§ EXERCISE DETAILS
The answer must consist of each line of the records below that contains the string "Nijman".

§ EXTRACTED DATA
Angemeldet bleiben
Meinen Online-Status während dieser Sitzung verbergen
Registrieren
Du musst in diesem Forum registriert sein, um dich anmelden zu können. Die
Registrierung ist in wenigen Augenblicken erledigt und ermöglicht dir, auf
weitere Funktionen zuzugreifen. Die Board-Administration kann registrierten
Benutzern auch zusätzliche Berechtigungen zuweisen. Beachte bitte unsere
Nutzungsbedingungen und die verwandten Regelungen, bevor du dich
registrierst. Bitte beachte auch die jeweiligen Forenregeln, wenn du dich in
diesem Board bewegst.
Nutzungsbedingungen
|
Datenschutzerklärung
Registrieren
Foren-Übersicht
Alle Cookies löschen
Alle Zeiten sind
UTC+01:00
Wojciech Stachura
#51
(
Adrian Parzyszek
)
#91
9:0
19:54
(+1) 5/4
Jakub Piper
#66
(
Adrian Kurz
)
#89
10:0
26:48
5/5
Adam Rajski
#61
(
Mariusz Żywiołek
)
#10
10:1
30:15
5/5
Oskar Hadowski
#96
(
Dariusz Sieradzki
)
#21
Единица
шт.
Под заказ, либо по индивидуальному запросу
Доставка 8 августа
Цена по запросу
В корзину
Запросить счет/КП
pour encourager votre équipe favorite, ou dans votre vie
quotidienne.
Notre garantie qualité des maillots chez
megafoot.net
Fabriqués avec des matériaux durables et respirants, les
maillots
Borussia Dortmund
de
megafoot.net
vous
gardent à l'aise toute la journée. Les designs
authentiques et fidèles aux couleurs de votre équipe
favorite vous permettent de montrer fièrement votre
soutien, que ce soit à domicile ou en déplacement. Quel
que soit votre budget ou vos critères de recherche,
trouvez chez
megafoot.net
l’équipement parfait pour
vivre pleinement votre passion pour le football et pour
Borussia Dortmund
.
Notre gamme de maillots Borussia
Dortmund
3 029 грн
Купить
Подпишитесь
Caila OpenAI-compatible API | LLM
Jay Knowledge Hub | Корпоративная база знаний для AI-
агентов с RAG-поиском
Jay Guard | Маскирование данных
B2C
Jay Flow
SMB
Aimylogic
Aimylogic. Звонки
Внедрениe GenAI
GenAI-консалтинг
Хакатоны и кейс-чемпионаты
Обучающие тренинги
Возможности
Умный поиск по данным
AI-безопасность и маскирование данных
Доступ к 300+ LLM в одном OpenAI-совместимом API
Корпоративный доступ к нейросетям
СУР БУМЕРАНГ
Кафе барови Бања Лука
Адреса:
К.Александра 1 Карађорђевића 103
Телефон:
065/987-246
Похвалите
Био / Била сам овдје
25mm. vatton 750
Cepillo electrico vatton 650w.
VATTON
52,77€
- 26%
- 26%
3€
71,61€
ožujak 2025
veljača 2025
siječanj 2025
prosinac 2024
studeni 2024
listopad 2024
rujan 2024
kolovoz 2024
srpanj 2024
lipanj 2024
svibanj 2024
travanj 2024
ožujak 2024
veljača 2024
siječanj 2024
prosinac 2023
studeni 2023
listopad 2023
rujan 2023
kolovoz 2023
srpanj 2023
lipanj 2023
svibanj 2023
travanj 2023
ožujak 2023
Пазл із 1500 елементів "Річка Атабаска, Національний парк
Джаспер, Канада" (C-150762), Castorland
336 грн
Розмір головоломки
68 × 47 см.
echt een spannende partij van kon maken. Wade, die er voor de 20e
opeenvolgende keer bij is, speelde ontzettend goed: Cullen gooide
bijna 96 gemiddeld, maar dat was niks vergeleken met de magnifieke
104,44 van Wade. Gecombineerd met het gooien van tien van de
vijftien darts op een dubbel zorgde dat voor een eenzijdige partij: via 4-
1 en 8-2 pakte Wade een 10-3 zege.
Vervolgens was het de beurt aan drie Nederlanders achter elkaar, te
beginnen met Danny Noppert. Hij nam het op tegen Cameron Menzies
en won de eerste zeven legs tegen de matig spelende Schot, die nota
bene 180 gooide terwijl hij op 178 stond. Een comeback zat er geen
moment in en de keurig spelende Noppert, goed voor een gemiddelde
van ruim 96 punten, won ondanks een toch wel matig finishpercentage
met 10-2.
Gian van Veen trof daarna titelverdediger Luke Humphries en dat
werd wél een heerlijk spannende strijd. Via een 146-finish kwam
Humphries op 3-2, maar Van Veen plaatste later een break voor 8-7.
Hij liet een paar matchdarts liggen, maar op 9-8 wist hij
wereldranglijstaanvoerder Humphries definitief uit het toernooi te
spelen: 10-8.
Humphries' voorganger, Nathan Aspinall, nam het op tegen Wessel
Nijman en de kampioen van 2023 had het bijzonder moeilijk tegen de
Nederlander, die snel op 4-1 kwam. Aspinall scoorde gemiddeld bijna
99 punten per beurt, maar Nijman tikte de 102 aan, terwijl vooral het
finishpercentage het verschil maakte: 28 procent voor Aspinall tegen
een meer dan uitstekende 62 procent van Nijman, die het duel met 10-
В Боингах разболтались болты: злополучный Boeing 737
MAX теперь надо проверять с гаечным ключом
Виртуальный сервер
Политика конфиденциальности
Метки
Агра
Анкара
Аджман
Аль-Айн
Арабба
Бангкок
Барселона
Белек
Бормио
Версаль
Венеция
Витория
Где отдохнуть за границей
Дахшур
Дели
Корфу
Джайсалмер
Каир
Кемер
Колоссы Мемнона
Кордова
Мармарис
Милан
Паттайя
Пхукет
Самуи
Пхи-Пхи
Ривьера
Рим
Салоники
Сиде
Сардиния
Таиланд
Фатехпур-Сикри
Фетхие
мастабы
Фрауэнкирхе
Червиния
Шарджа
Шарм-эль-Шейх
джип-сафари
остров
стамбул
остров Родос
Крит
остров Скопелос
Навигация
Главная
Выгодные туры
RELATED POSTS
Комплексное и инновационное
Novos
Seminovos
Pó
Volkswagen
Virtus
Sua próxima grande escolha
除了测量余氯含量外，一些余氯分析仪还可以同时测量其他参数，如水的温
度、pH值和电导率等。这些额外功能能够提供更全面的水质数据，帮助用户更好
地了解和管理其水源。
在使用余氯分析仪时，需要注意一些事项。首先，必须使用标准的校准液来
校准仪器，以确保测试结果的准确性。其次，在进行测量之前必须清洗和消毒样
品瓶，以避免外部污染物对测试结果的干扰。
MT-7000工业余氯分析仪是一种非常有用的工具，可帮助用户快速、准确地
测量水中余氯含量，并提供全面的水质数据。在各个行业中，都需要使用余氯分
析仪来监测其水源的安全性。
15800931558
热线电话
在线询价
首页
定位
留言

§ RESULT OF THE TASK
Nijman en de kampioen van 2023 had het bijzonder moeilijk tegen de
99 punten per beurt, maar Nijman tikte de 102 aan, terwijl vooral het
een meer dan uitstekende 62 procent van Nijman, die het duel met 10-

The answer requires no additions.